With the model_context_window_exceeded stop reason, you can request the maximum possible tokens without calculating input size:
def get_max_possible_tokens(client, prompt):
    """
    Get as many tokens as possible within the model's context window
    without needing to calculate input token count
    """
    response = client.messages.create(
        model="claude-sonnet-4-5",
        messages=[{"role": "user", "content": prompt}],
        max_tokens=64000  # Set to model's maximum output tokens
    )

    if response.stop_reason == "model_context_window_exceeded":
        # Got the maximum possible tokens given input size
        print(f"Generated {response.usage.output_tokens} tokens (context limit reached)")
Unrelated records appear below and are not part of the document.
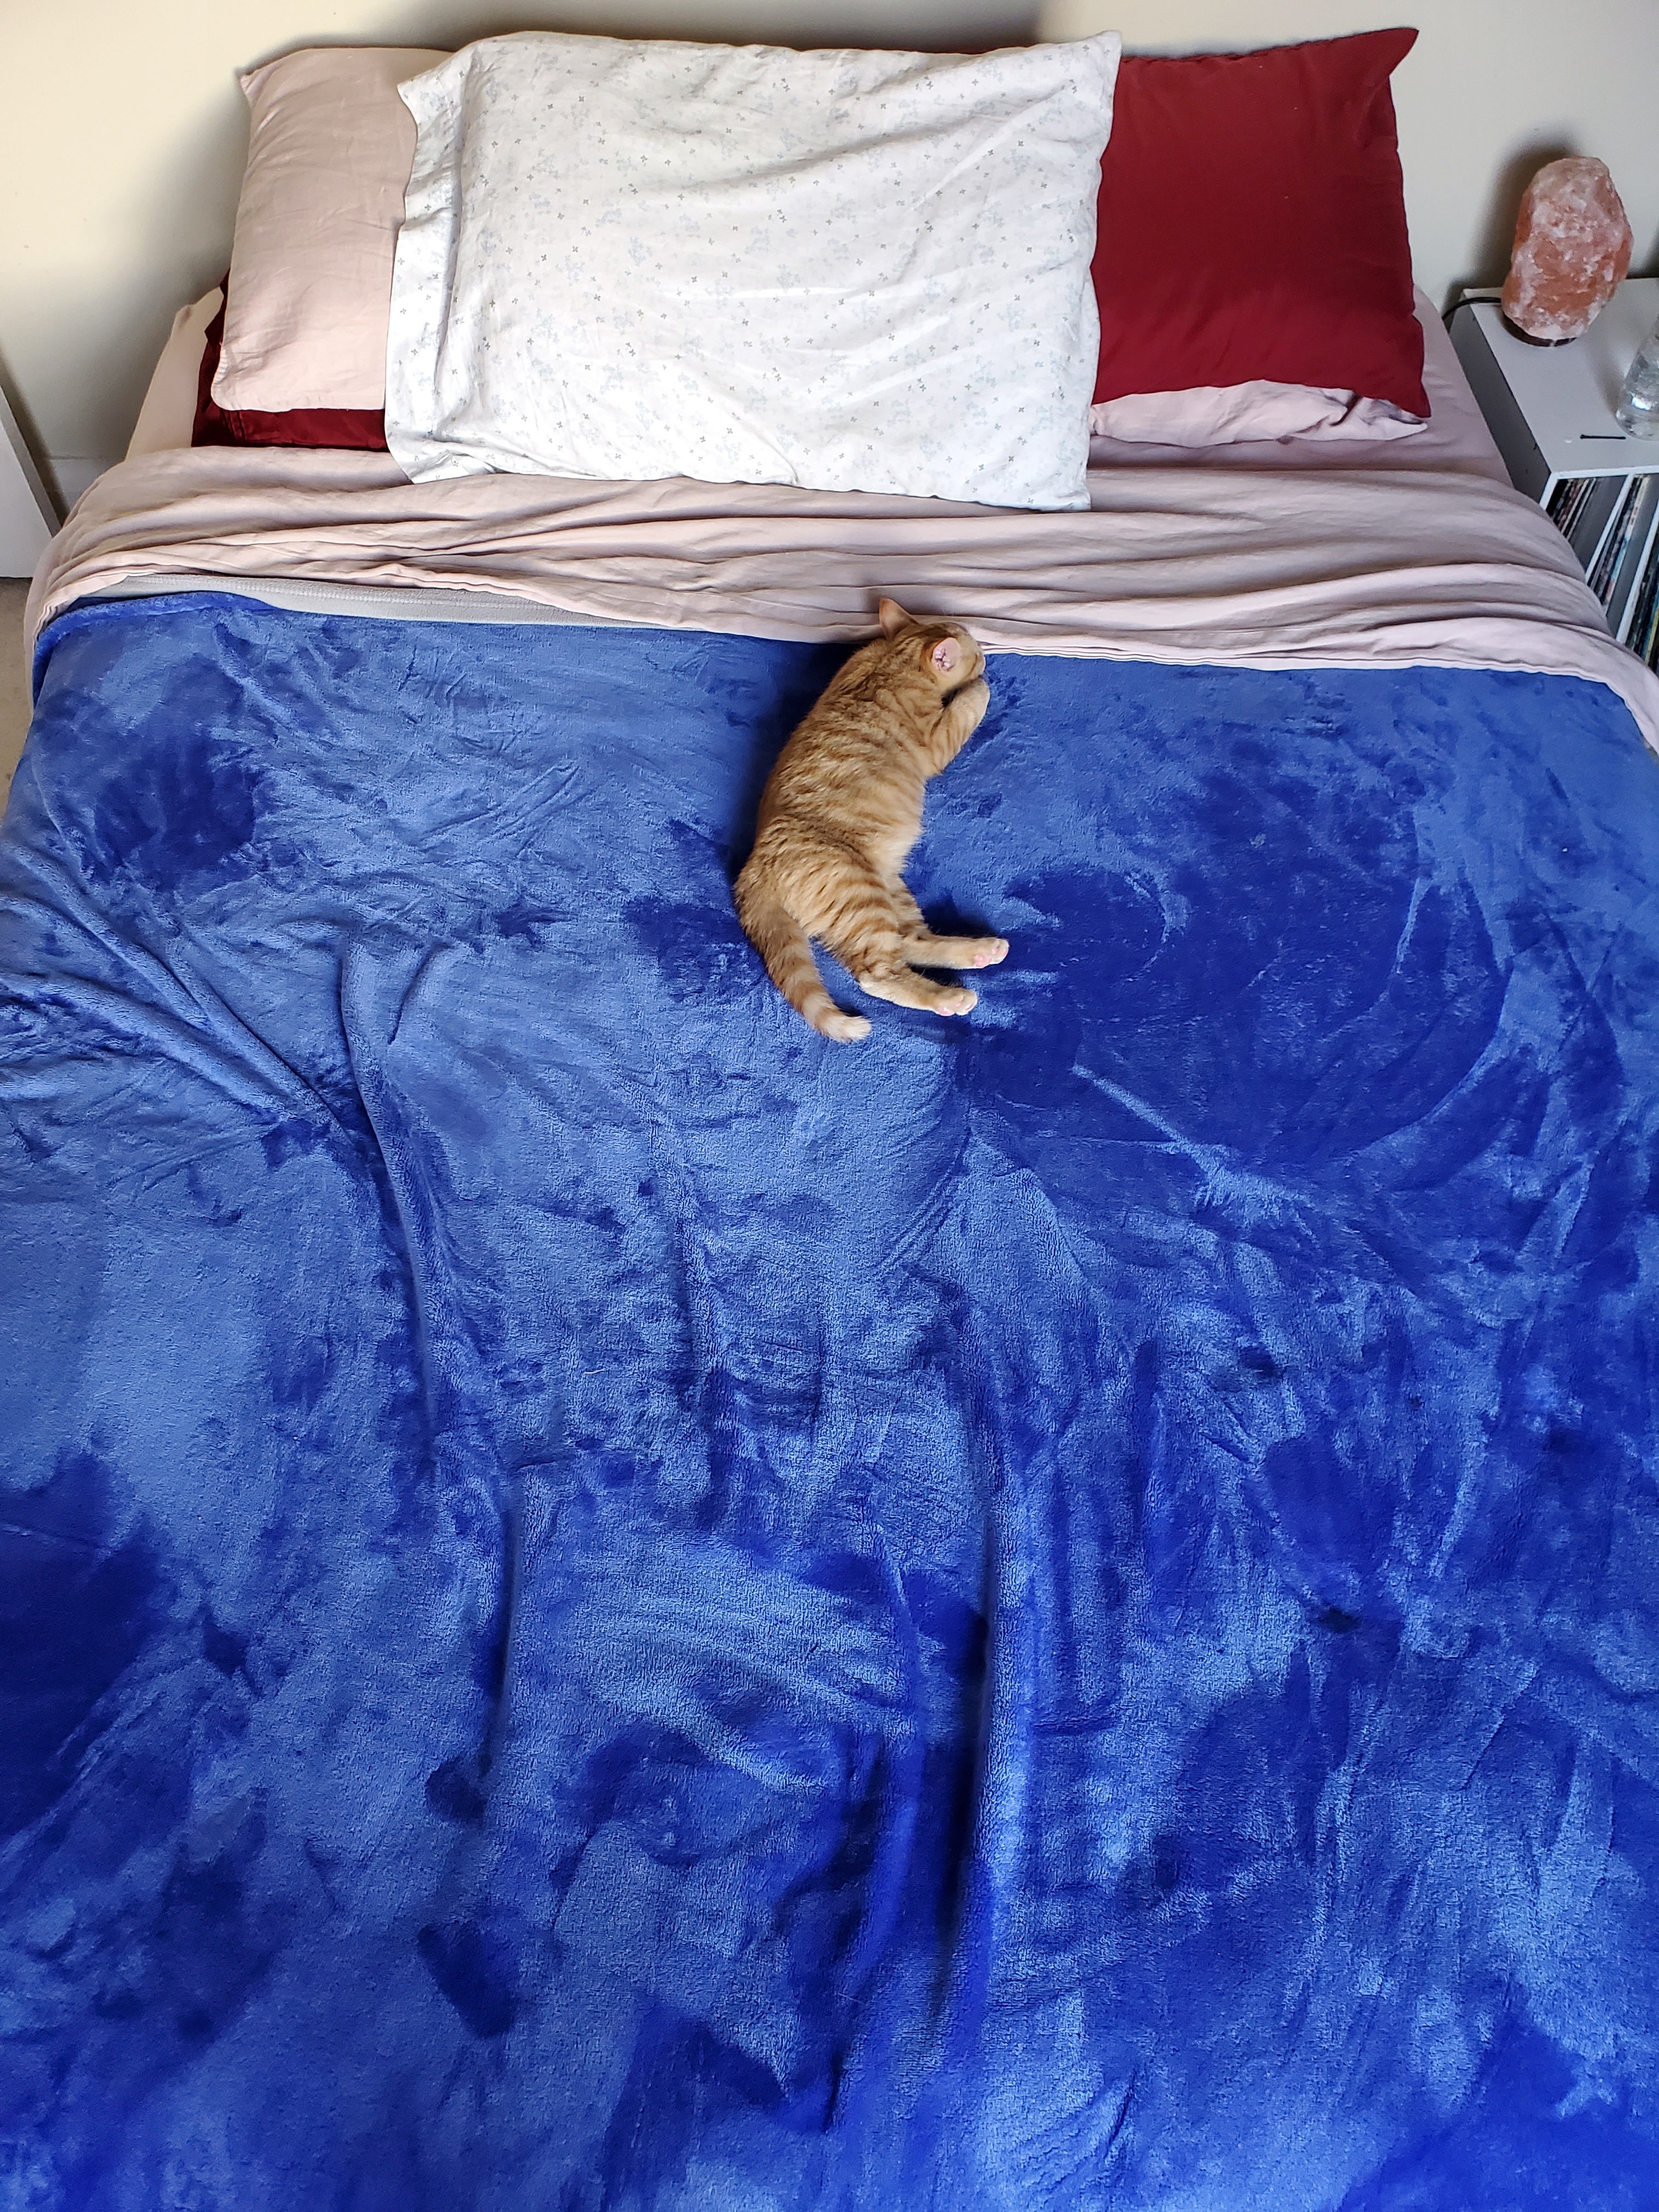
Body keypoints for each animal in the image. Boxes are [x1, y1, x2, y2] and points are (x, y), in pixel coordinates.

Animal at [735, 598, 1007, 1042]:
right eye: (978, 655)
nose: (987, 657)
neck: (891, 662)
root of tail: (754, 866)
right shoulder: (938, 742)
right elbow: (966, 707)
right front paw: (978, 688)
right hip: (861, 896)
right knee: (878, 973)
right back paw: (950, 998)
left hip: (888, 889)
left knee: (911, 942)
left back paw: (979, 950)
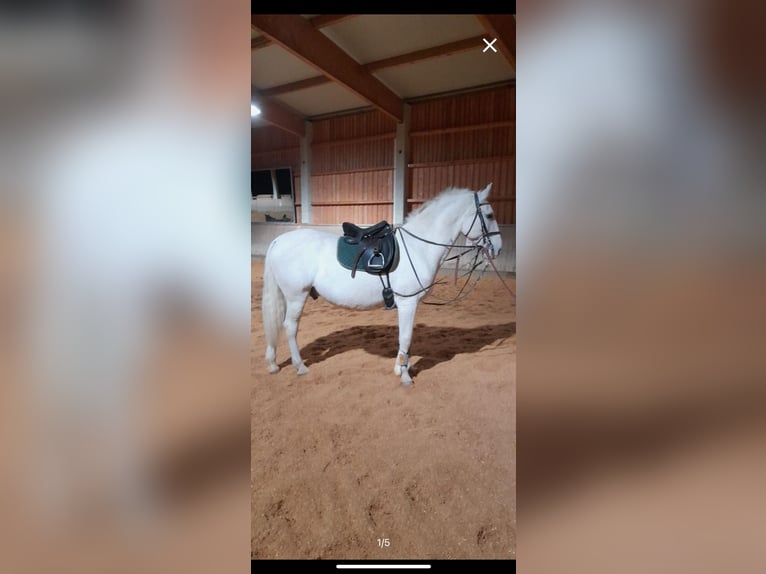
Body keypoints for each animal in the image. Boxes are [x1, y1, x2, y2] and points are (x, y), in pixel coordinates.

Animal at [264, 184, 504, 388]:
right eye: (489, 215)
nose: (498, 248)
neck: (418, 248)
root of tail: (278, 241)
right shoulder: (408, 303)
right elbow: (405, 337)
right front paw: (405, 376)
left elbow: (406, 339)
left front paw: (402, 367)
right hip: (296, 296)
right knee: (290, 327)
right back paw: (300, 366)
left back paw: (273, 364)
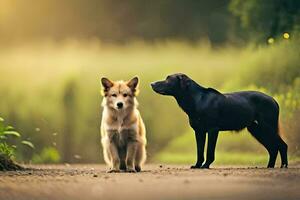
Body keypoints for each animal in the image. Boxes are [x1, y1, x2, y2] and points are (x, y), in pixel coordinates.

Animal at [152, 72, 288, 168]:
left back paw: (283, 166)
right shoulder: (199, 131)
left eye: (168, 79)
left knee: (282, 145)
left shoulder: (213, 129)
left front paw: (206, 166)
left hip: (267, 127)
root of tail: (274, 100)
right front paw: (197, 165)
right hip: (257, 129)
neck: (196, 100)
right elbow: (200, 151)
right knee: (273, 148)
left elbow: (209, 152)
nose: (152, 84)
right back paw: (270, 166)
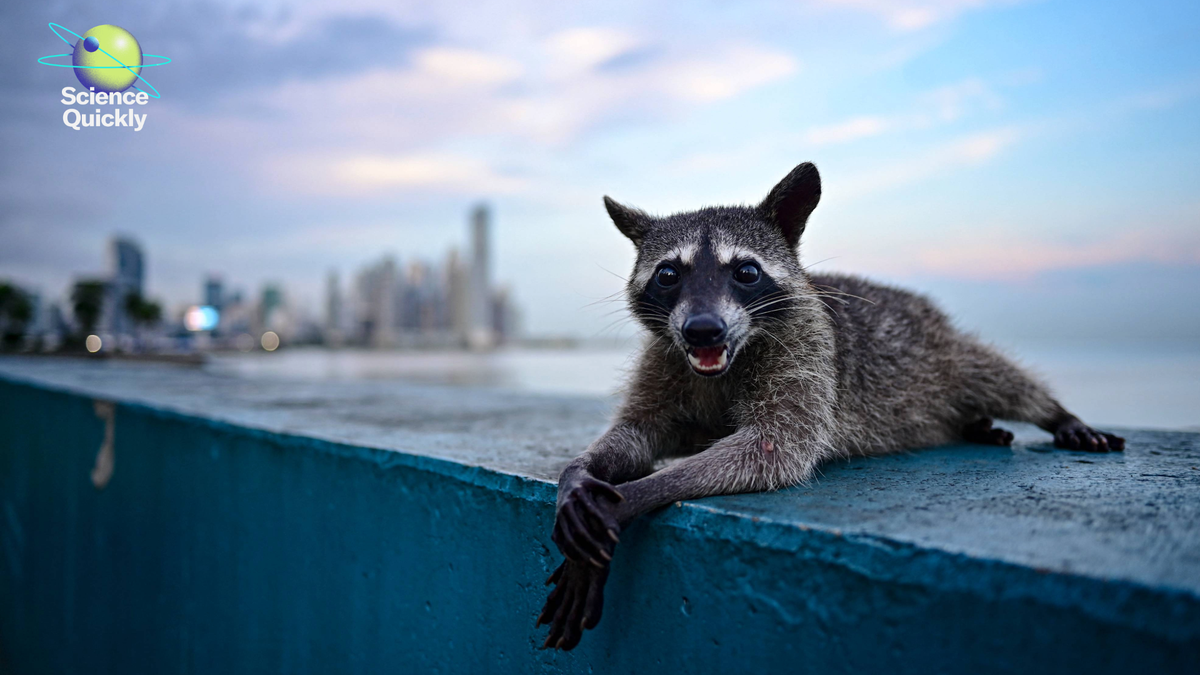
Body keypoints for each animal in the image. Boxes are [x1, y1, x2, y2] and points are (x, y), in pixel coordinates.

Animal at [536, 162, 1124, 650]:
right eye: (668, 274)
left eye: (744, 272)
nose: (702, 329)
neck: (726, 359)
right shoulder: (666, 360)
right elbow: (638, 433)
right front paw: (579, 476)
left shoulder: (807, 353)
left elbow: (773, 449)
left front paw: (628, 499)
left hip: (943, 351)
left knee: (994, 373)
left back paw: (1053, 413)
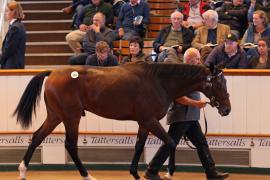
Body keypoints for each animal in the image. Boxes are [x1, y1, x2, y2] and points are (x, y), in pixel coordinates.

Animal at [14, 61, 230, 179]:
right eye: (219, 83)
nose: (227, 109)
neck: (159, 82)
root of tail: (52, 72)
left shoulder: (144, 122)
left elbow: (139, 146)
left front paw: (135, 172)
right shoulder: (150, 120)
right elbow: (170, 142)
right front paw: (166, 172)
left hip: (56, 116)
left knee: (37, 137)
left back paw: (23, 171)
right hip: (71, 117)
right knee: (70, 145)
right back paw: (87, 175)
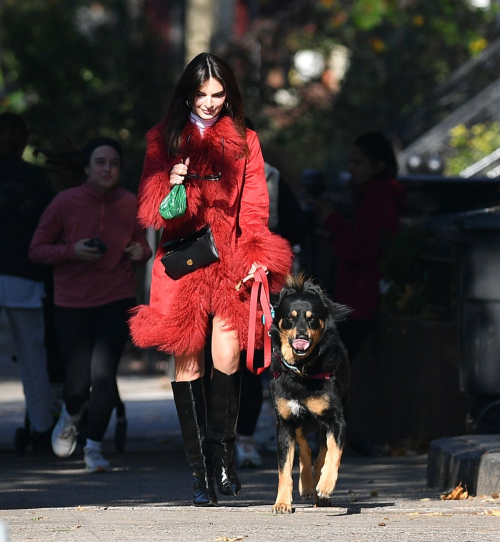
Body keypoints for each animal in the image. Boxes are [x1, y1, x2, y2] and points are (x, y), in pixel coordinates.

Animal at [268, 276, 350, 516]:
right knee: (304, 447)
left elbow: (333, 454)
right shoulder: (284, 423)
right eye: (290, 318)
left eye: (312, 319)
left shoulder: (336, 419)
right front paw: (282, 502)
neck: (301, 371)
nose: (302, 336)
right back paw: (306, 484)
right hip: (296, 420)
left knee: (322, 451)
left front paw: (326, 486)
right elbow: (284, 469)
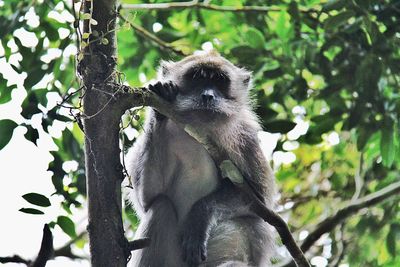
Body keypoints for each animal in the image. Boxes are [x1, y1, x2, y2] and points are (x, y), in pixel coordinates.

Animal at [127, 51, 276, 266]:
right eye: (197, 77)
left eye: (220, 81)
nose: (208, 95)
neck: (199, 128)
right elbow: (149, 198)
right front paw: (161, 104)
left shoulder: (245, 140)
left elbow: (260, 202)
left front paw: (199, 216)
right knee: (160, 206)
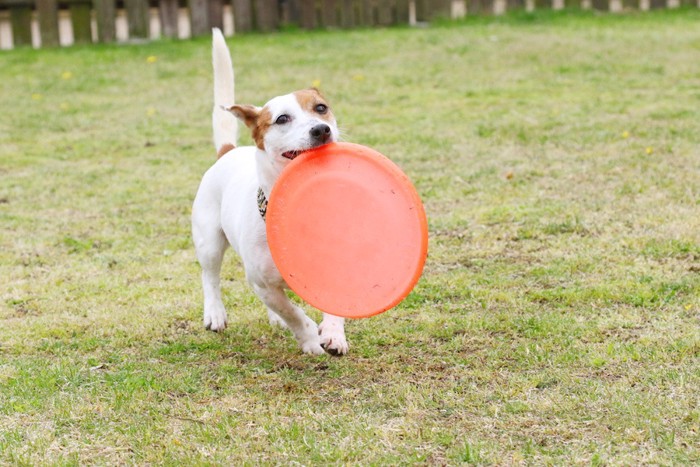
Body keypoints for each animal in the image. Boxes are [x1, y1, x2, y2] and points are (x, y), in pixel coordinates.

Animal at [191, 29, 348, 356]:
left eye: (321, 108)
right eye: (282, 119)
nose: (321, 129)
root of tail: (229, 151)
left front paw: (333, 334)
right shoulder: (261, 282)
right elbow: (294, 313)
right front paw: (311, 340)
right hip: (208, 239)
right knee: (210, 276)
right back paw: (215, 314)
    elif response.stop_reason == "max_tokens":
        # Got exactly the requested tokens
        print(f"Generated {response.usage.output_tokens} tokens (max_tokens reached)")
    else:
        # Natural completion
        print(f"Generated {response.usage.output_tokens} tokens (natural completion)")

    return response.content[0].text
By properly handling stop_reason values, you can build more robust applications that gracefully handle different response scenarios and provide better user experiences.